7) Bette Davis, 1951 (Eva contro Eva)



Ispirato al racconto The Wisdom of Eve di Mary Orr, il film è uno dei più acuti e amari attacchi al sistema dello show business, nonché l'opera in cui la poetica di Mankiewicz raggiunge i risultati più compiuti e mirabili. La sopravvivenza in un mondo sempre più cinico e spietato è garantita solo dalla finzione, dalla messa in scena e dall'inganno, mentre la manipolazione è un'arma che ciascuno dei personaggi usa per il proprio tornaconto personale. Un capolavoro assoluto della storia del cinema, reso immortale anche dalle mirabibili interpretazioni di un cast in stato di grazia, che vede fronteggiarsi Anne Baxter, George Sanders, Thelma Ritter, Marilyn Monroe e, soprattutto, una leggendaria Bette Davis, forse la più grande attrice di tutti i tempi.

8) Bjӧrk, 2000 (Dancer in the Dark)



Cantante islandese alla sua prima prova da protagonista per il grande schermo, Bjӧrk ha indubbiamente segnato la storia del festival grazie a una performance strepitosa, dal punto di vista vocale e non solo, che rende magnificamente tutte le sfumature di un personaggio unico. L'anti-musical sperimentale di von Trier, premiato con la Palma d'oro per il miglior film, si configura come un tour de force in cui l'attrice sfrutta tutte le potenzialità di un innovativo linguaggio cinematografico, oggetto anche di durissime contestazioni. Provocatorio, crudele, spiazzante. Bellissimo.

9) Isabelle Adjani, 1981 (Possession e Quartet)

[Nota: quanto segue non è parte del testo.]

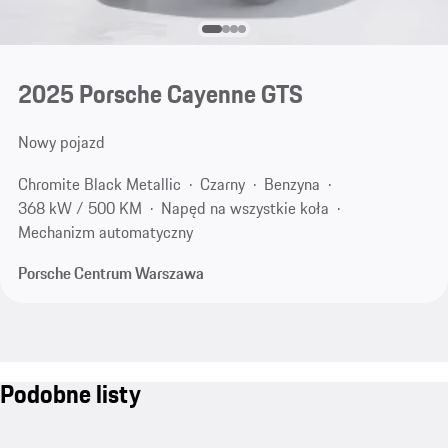
2025 Porsche Cayenne GTS
Nowy pojazd
Chromite Black Metallic
Czarny
Benzyna
368 kW / 500 KM
Napęd na wszystkie koła
Mechanizm automatyczny
Porsche Centrum Warszawa
Podobne listy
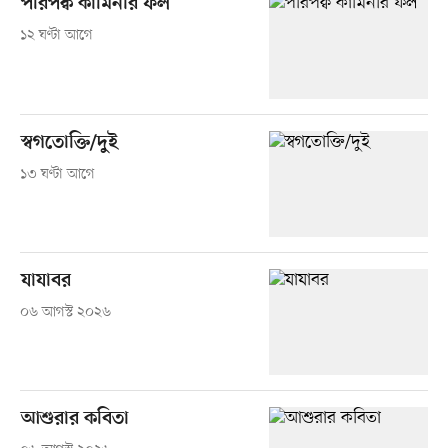
পরিপক্ব কামিনীর ফল
১২ ঘণ্টা আগে
স্বগতোক্তি/দুই
১৩ ঘণ্টা আগে
যাযাবর
০৬ আগস্ট ২০২৬
আশুরার কবিতা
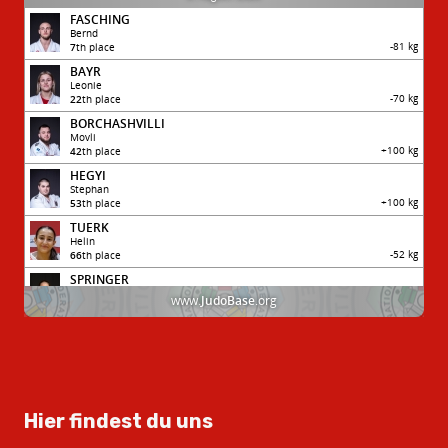
Hier findest du uns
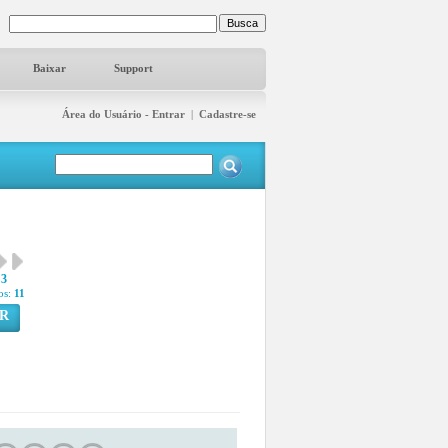
Baixar
Support
Área do Usuário - Entrar
|
Cadastre-se
3
os:
11
R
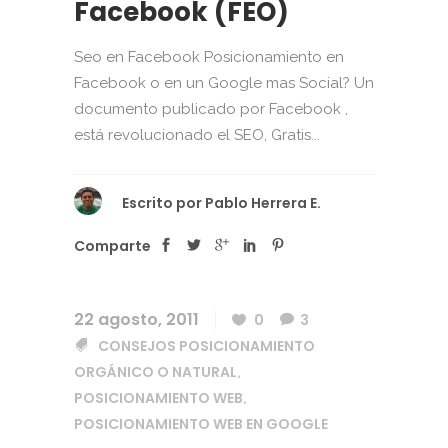
Facebook (FEO)
Seo en Facebook Posicionamiento en
Facebook o en un Google mas Social? Un
documento publicado por Facebook ,
está revolucionado el SEO, Gratis...
Escrito por
Pablo Herrera E.
Comparte
22 agosto, 2011
0
3
CONSEJOS POSICIONAMIENTO
ORGÁNICO O NATURAL
,
POSICIONAMIENTO WEB
,
POSICIONAMIENTO WEB EN GOOGLE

Misteriosa e sensuale, Isabelle Adjani, attrice simbolo del cinema europeo anni '70 e '80, ha collaborato con alcuni dei più grandi autori sulla piazza (Truffaut, Polanski, Herzog, ad esempio), dimostrando di essere perfettamente a suo agio nei contesti più disparati. Ma, il film che l'ha consacrata alla storia, è sicuramente Possession, horror lovecraftiano di culto firmato Andrzej Zuławski. La sua (doppia) interpretazione, di sconvolgente intensità, restituisce alla perfezione l'atmosfera delirante di una pellicola estrema nel suo radicale nichilismo. Il Prix d'interprétation féminine che le viene assegnato a Cannes 1981, vale anche per la sua prova in Quartet, dramma in costume del sempre raffinato James Ivory: un extra abbastanza superfluo, che comunque rende giustizia alla poliedricità di una splendida interprete.

10) Susannah York, 1972 (Images)



Una donna è tormentata da visioni che la spingono alle soglie della follia. Poco amata da un marito che la trascura, vedrà la presenza di un ex compagno farsi sempre più insistente, al punto da compromettere sensibilmente il suo già fragile equilibrio psichico e il caos delle sue immagini mentali. L'opera più criptica e visionaria di Robert Altman è l'occasione per Susannah York, protagonista assoluta della pellicola, di dimostrare il suo sconfinato talento, impegnata in un ruolo tutt'altro che semplice. Nonostante il film sia spesso vittima del suo approccio sbalestrato, raramente instabilità mentale e malessere sono stati resi sullo schermo con partecipazione così totalizzante.